É sempre um pouco inglório analisar um jogo com novas versões lançadas todos os anos há décadas (desde os tempos em que a série ainda se chamava Championship Manager), quando a fórmula essencial se mantém fundamentalmente a mesma, apenas com uma ou outra aresta limada e polida e com a introdução ocasional de funcionalidades de mérito e utilidade variáveis, que nunca conseguem desviar atenções do essencial e imutável. Para quem não souber (e, convenhamos, a maior parte dos interessados em ler este texto saberão muito bem), Football Manager 2014 é a edição atualizada do mais popular jogo de simulação tática de futebol criado em 1992 pelos irmãos Paul e Oliver Collyer, fundadores da Sports Interactive. Mais para os aspirantes a José Mourinho do que para quem sonha duplicar as fintas de Cristiano Ronaldo, o jogador pode assumir o comando de qualquer equipa das principais ligas mundiais e procurar reforços numa base de dados verdadeiramente assombrosa para atingir os objetivos de cada época.

O que esperávamos?

Quando se fala de Football Manager, deixa de haver lugar para surpresas. Os “clientes habituais” sabem o que querem e a Sports Interactive aceita de bom grado fazer-lhes a vontade. Com mais esta edição, qualquer fã esperaria essencialmente uma versão com os campeonatos e plantéis atualizados para a época 2013/14 e as mesmas funcionalidades da edição anterior. Se pudesse ser um jogo ainda mais polido, melhor ainda.

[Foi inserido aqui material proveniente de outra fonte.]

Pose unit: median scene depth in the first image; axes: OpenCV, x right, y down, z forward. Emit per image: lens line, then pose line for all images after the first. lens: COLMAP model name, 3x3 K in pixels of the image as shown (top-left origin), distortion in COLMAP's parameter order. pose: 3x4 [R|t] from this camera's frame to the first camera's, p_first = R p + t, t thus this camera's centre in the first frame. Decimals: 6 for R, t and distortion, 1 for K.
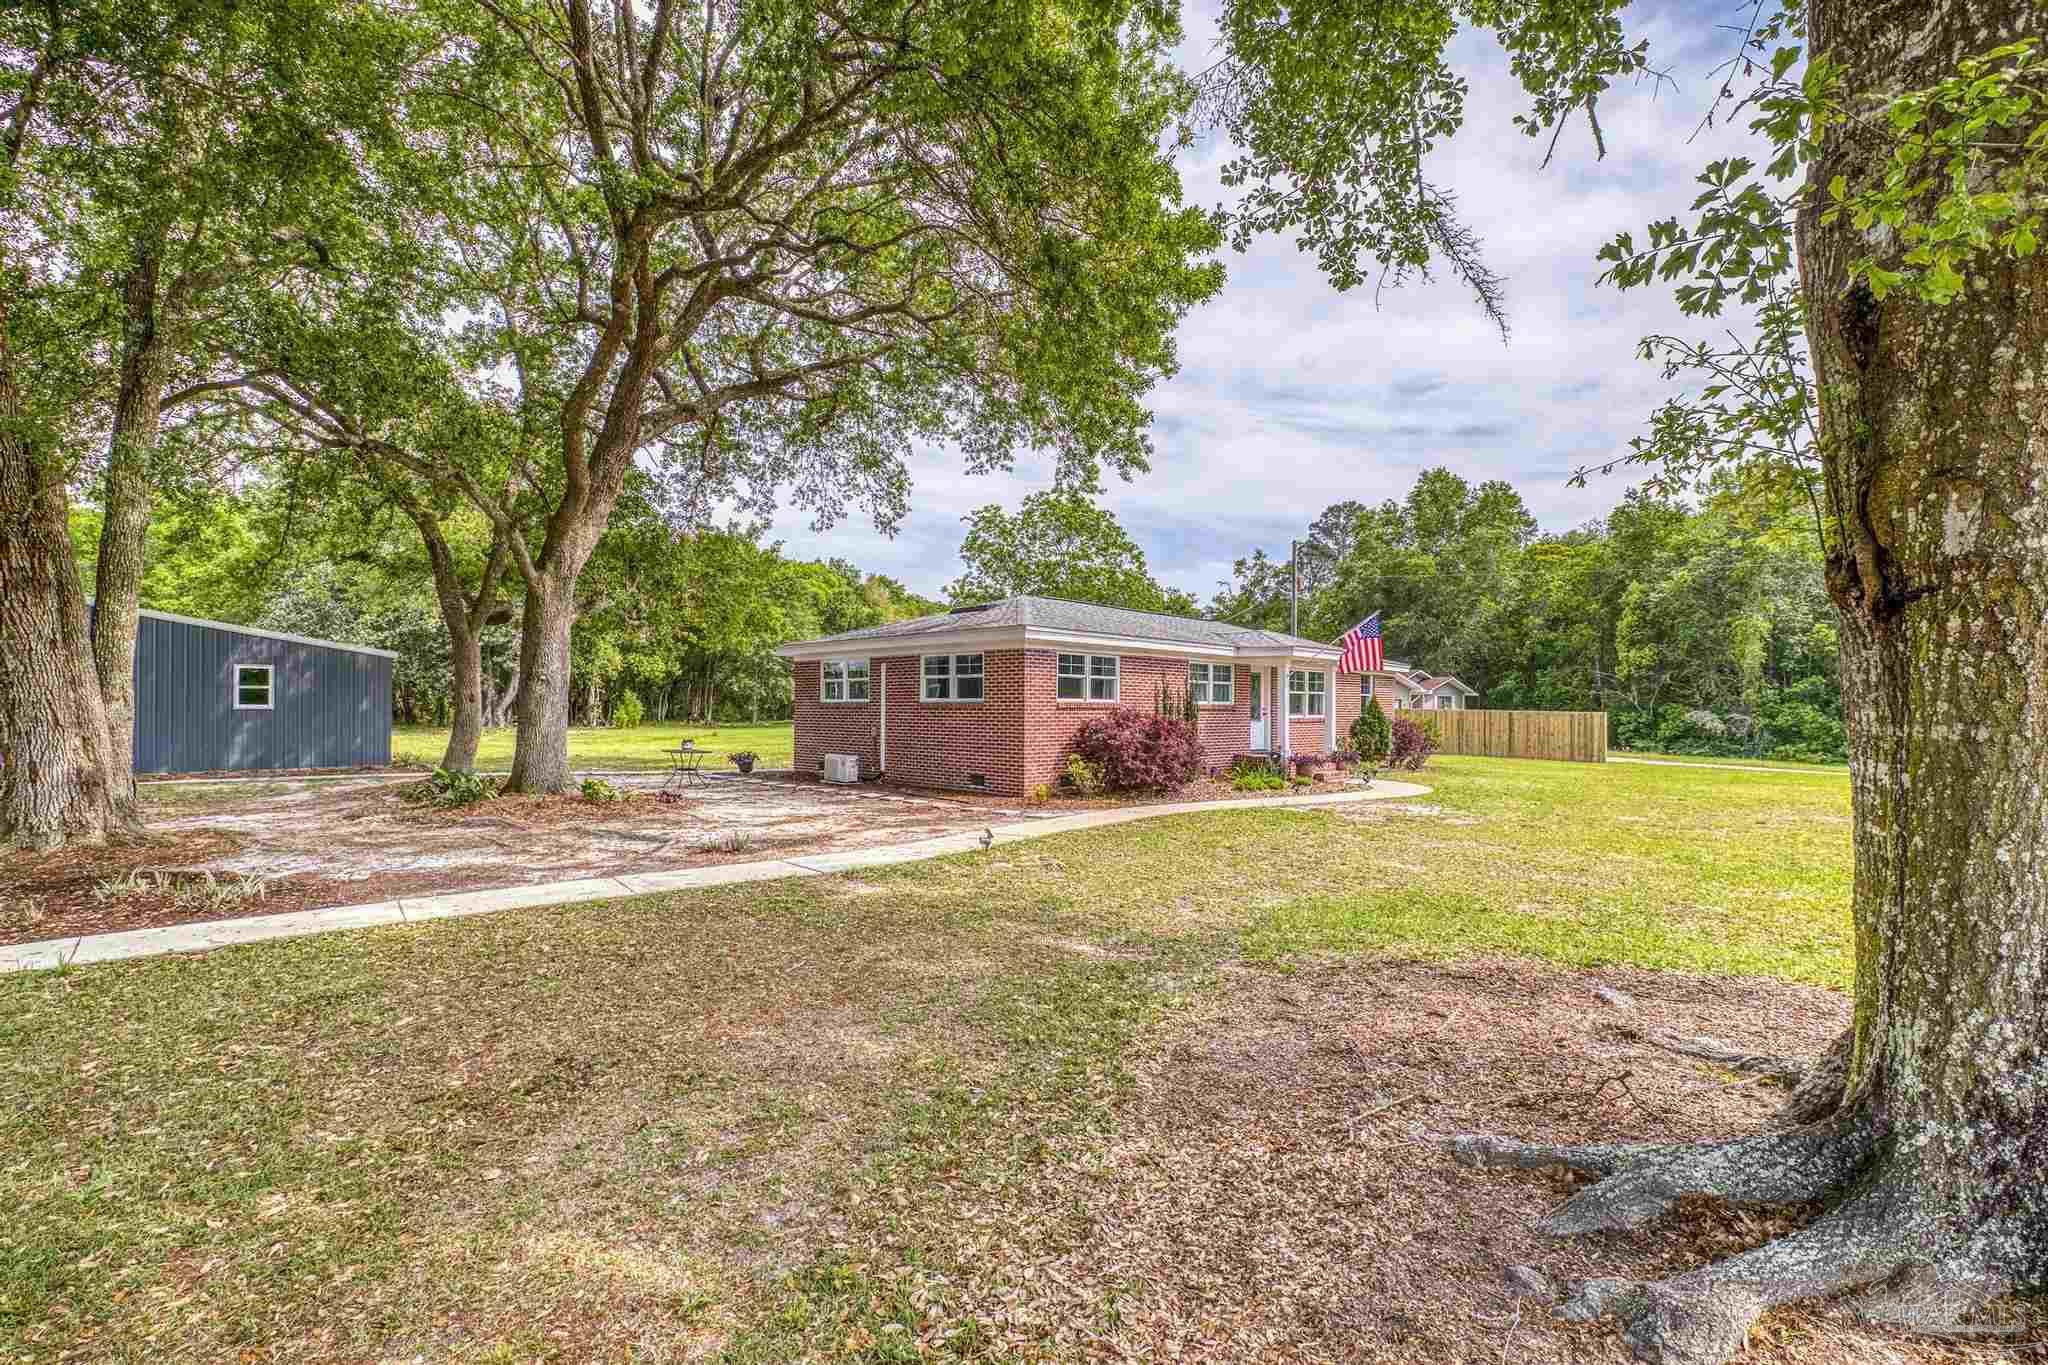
lens RADIAL K [[910.7, 0, 1020.7], [0, 910.7, 690.7], [0, 0, 1]] dist [0.002807, 0.001503]
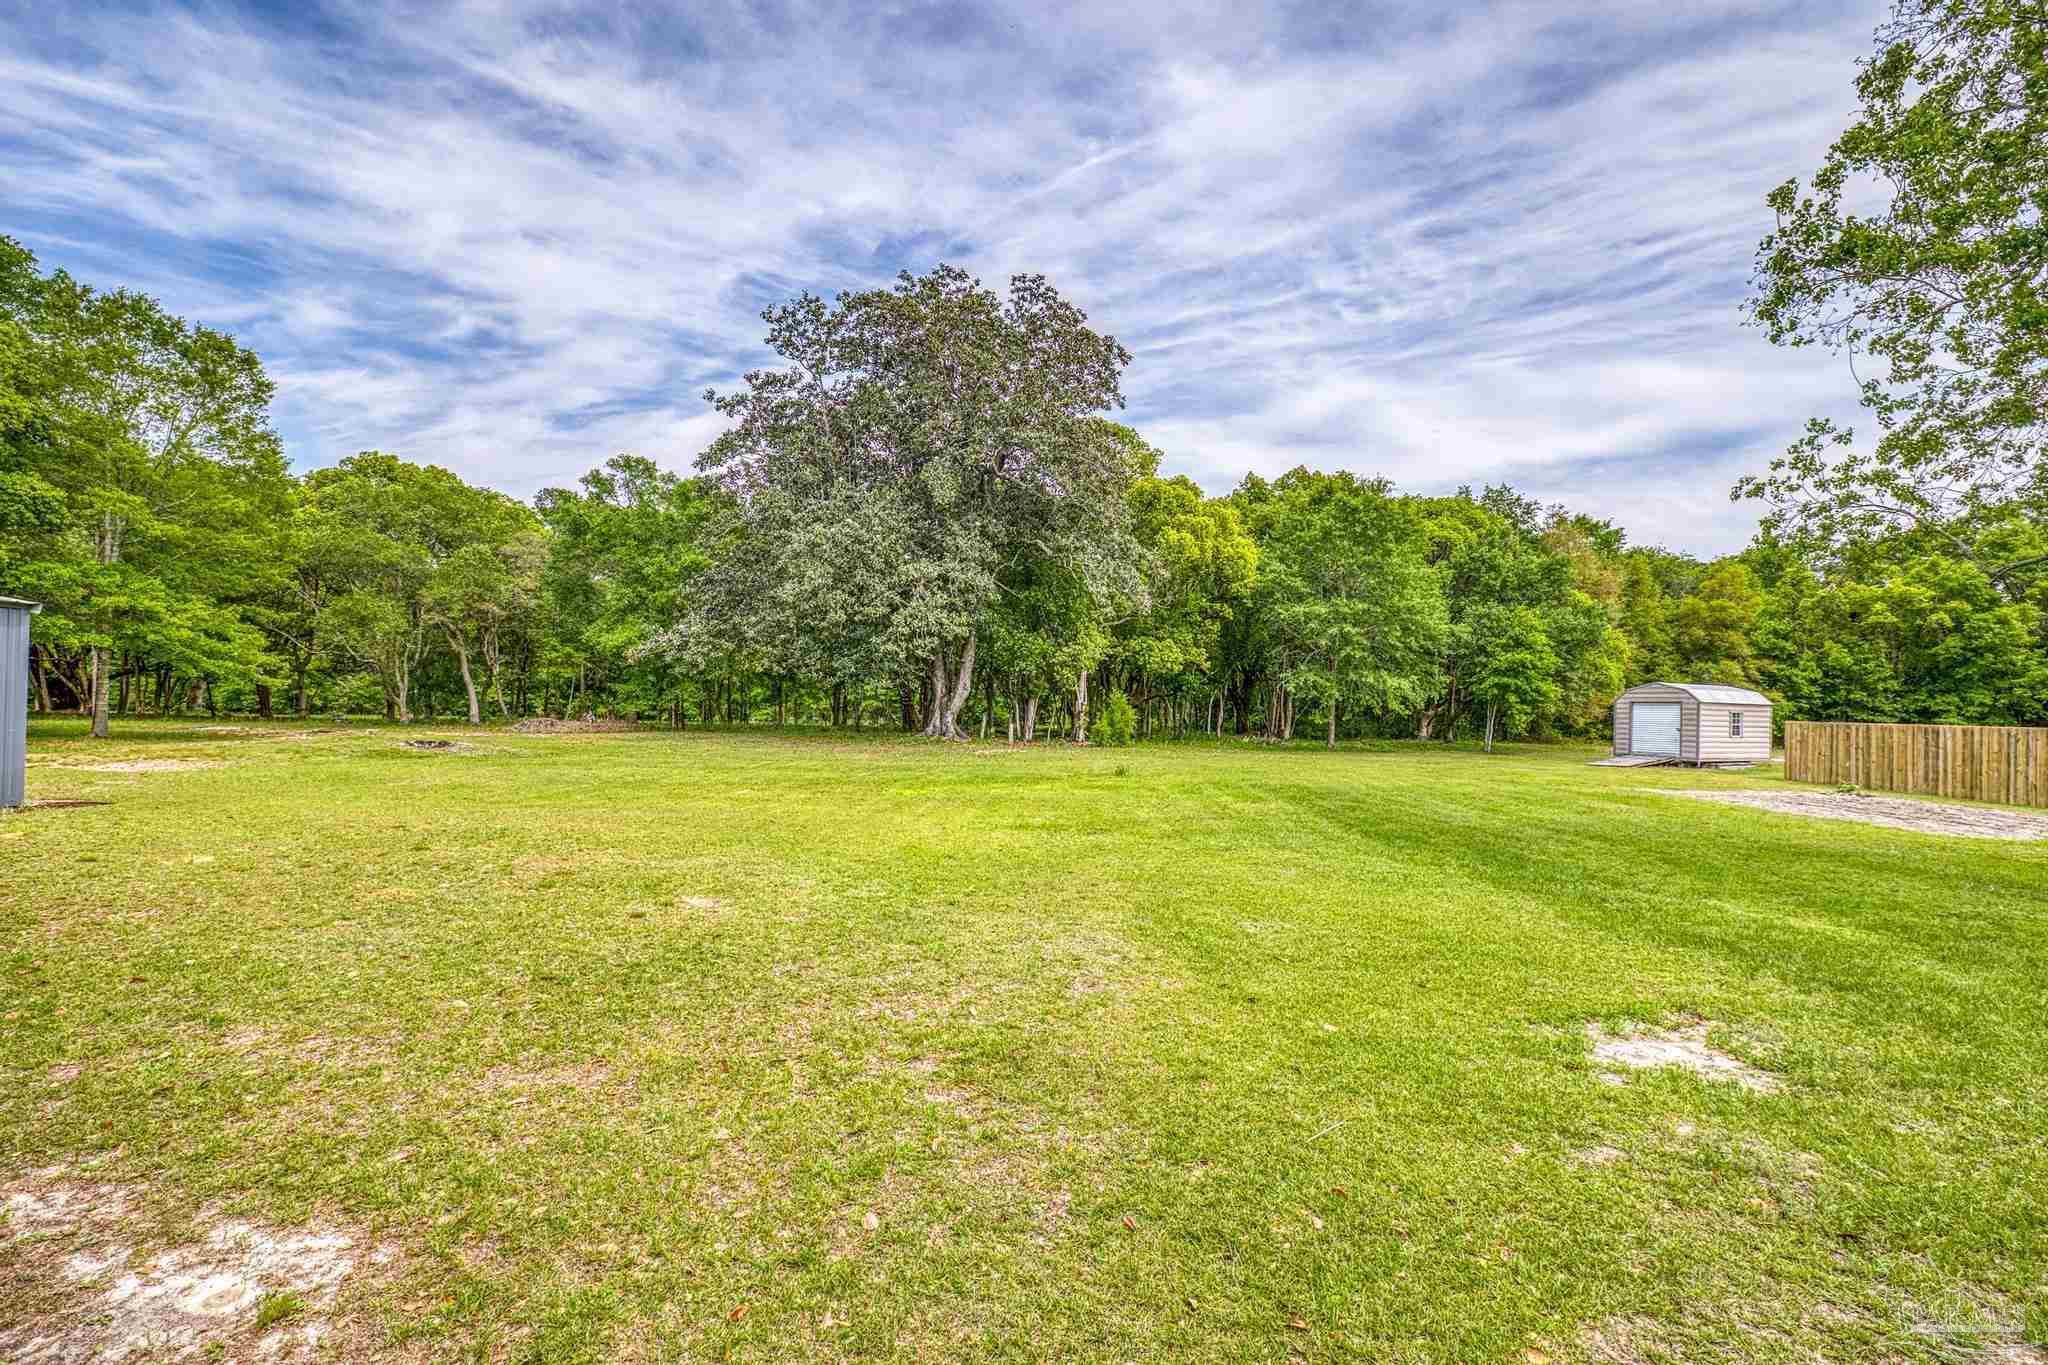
lens RADIAL K [[910.7, 0, 1019.9], [0, 910.7, 691.9], [0, 0, 1]] dist [0.002807, 0.001503]
pose [[0.748235, 0.000772, -0.663433, -0.068052], [-0.007594, 0.999944, -0.007401, 0.011746], [0.663390, 0.010575, 0.748199, 0.793645]]
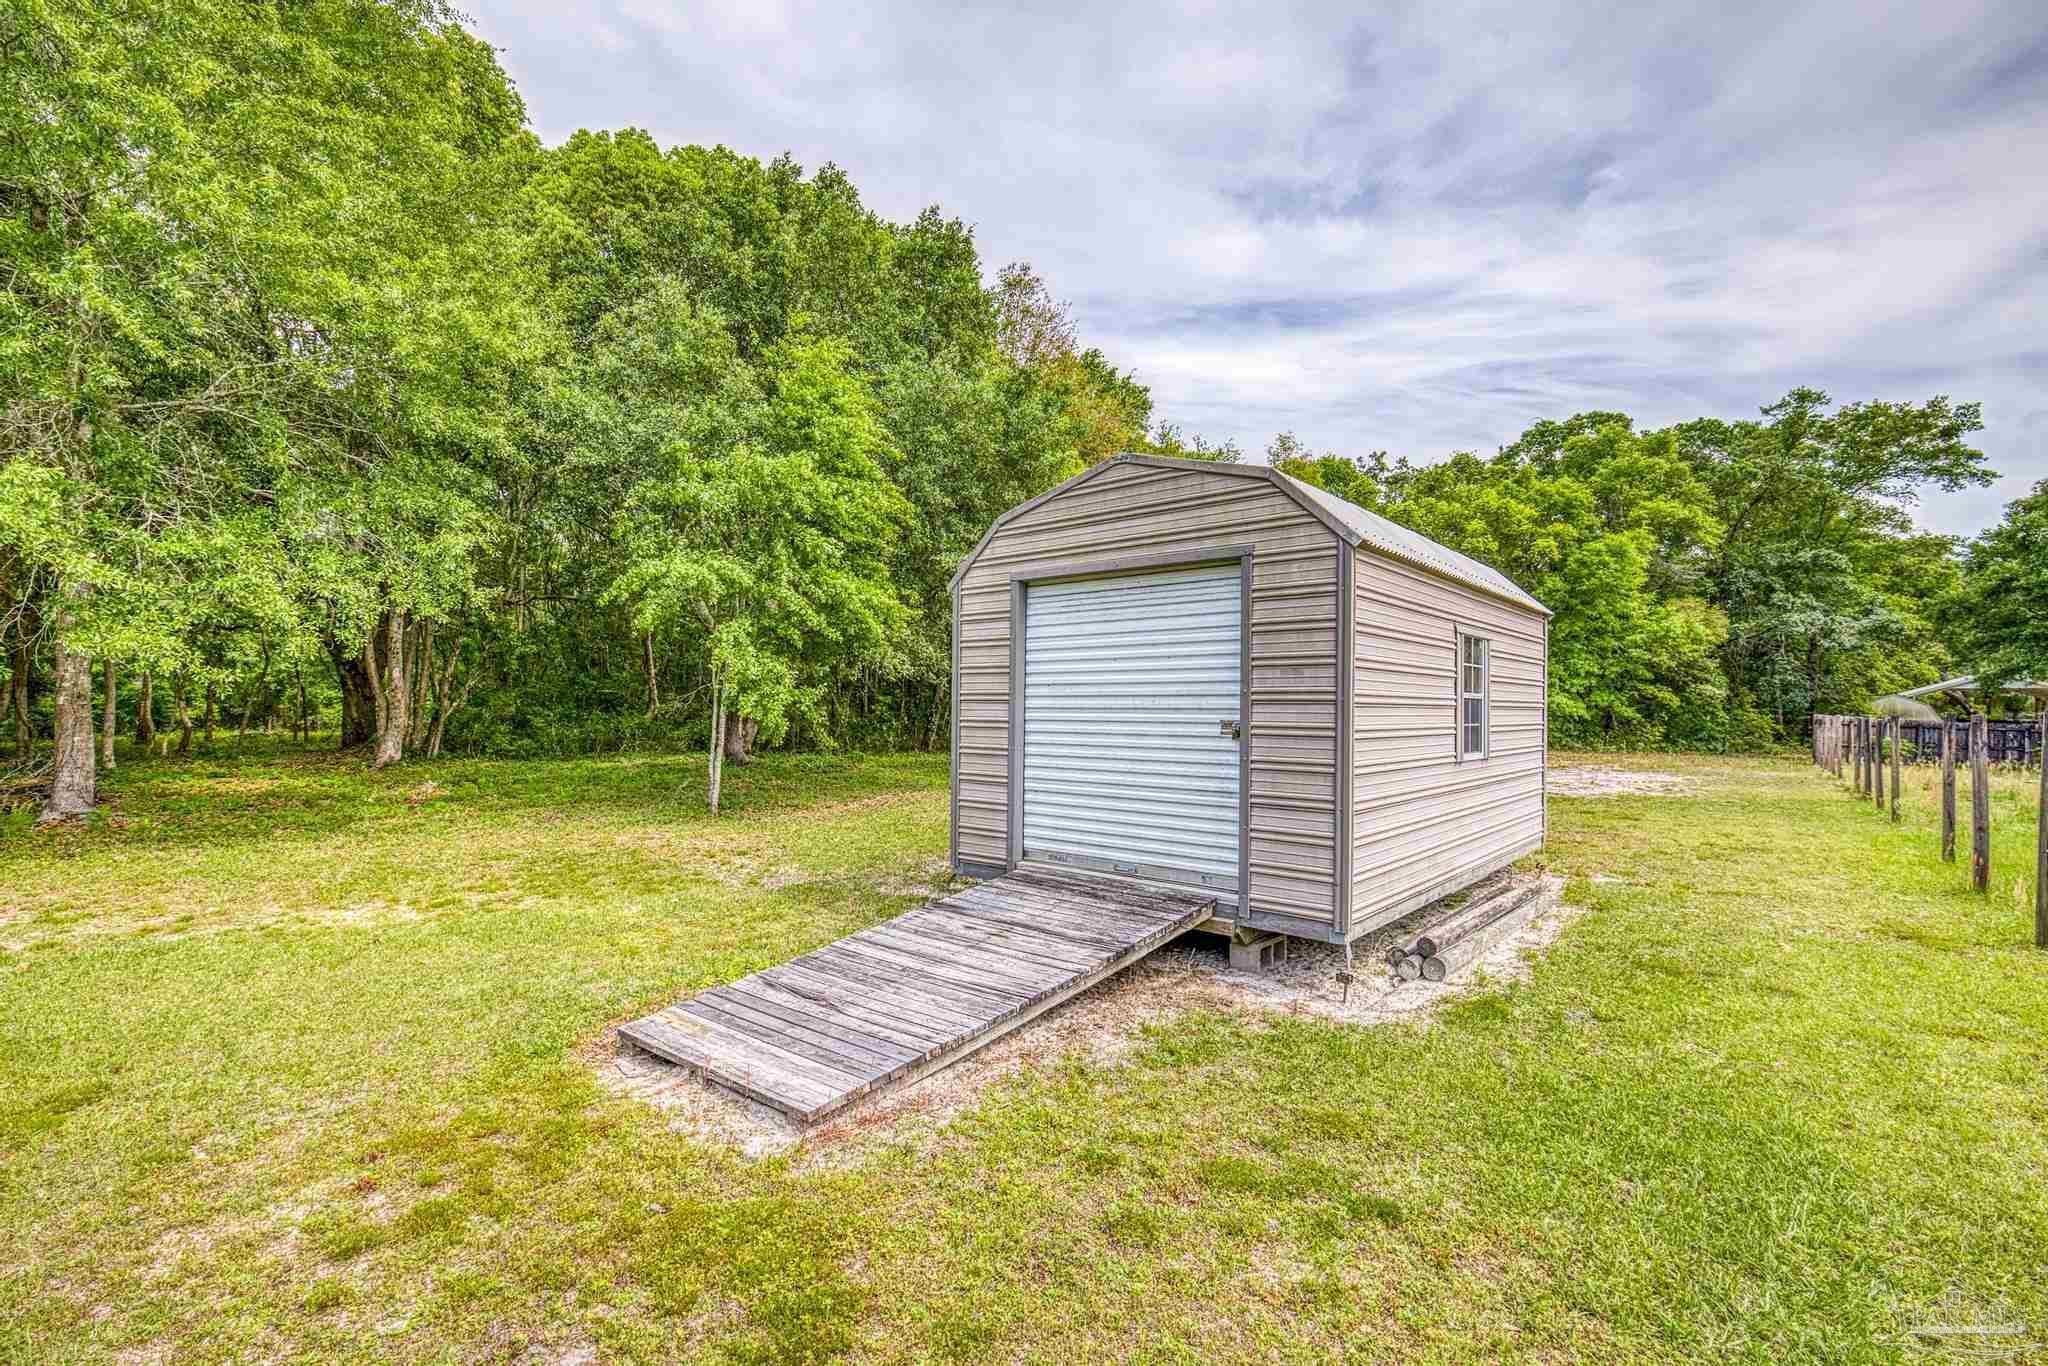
lens RADIAL K [[910.7, 0, 1032.4], [0, 910.7, 697.0], [0, 0, 1]] dist [0.002807, 0.001503]
pose [[0.953701, 0.004601, -0.300722, -0.182408], [-0.003470, 0.999985, 0.004294, 0.034356], [0.300737, -0.003052, 0.953702, 1.907195]]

FM 2014 reviewO que obtivemos.

 Se Football Manager 2013 apresentou a novidade do modo clássico, simplificando o jogo e tornando-o mais rápido para jogadores mais casuais e menos abertos à abdicação total da sua vida pessoal, as novidades de FM 2014 são muito mais discretas: aprofundamento dos mecanismos táticos, maior profundidade da interação com a direção do clube, com os jogadores e com a imprensa, a possibilidade de negociar contratos em tempo real e com cláusulas mais aproximadas das que vigoram no futebol “a sério”. Passa a ser possível, por exemplo, emprestar um jogador ao clube a que acaba de ser contratado, simulando uma prática corrente nas contratações dos clubes de topo e contribuindo para aumentar o realismo, mas sem que isso deixe jogadores em êxtase por finalmente ter sido suprida a lacuna.

Além destes aprimoramentos (porque é disso que se trata e não de inovações estrondosas) na jogabilidade e de retoques gráficos e funcionais na interface, outras novidades remetem para pormenores mais técnicos. Pela primeira vez, será vendida uma versão Linux juntamente com as versões Windows e Mac. Também pela primeira vez, o jogo está plenamente integrado com as funcionalidades Steam Workshop, facilitando a criação e a partilha de conteúdo criado pelos utilizadores (os packs de fotografias de jogadores e emblemas de clubes das ligas em que não existe licenciamento completo, por exemplo). Por último, os jogos passam a poder ser guardados na cloud, aumentando a portabilidade entre computadores.

Um aspeto que tem sido alvo de anunciadas melhorias com cada versão desde a edição de 2009 é o match engine 3D. Football Manager 2014 não é exceção. Com tantos anos sucessivos de “melhorias”, pensar-se-ia que o match engine estaria já mais que perfeito. Infelizmente, ainda não foi desta e quem tinha queixas a este respeito em versões anteriores, mantê-las-á praticamente intactas.

Vale a pena?

 É uma pergunta com rasteira. Depende muito de quem a colocar. Alguém que odeia futebol, que gosta de participar diretamente no jogo ou que não consegue compreender qual o interesse de passar horas a procurar um lateral direito a preço de saldo ou a ajustar as nuances de uma formação 4-1-3-2 deverá seguir o seu caminho e não olhar segunda vez para Football Manager 2014. Para os novatos a quem a ideia agrade, terão aqui um excelente ponto de partida, desde que não nos culpem pelas noites em claro. Para os outros, a grande massa de treinadores de rato em punho, é a nova edição de Football Manager. Não será preciso dizer mais nada.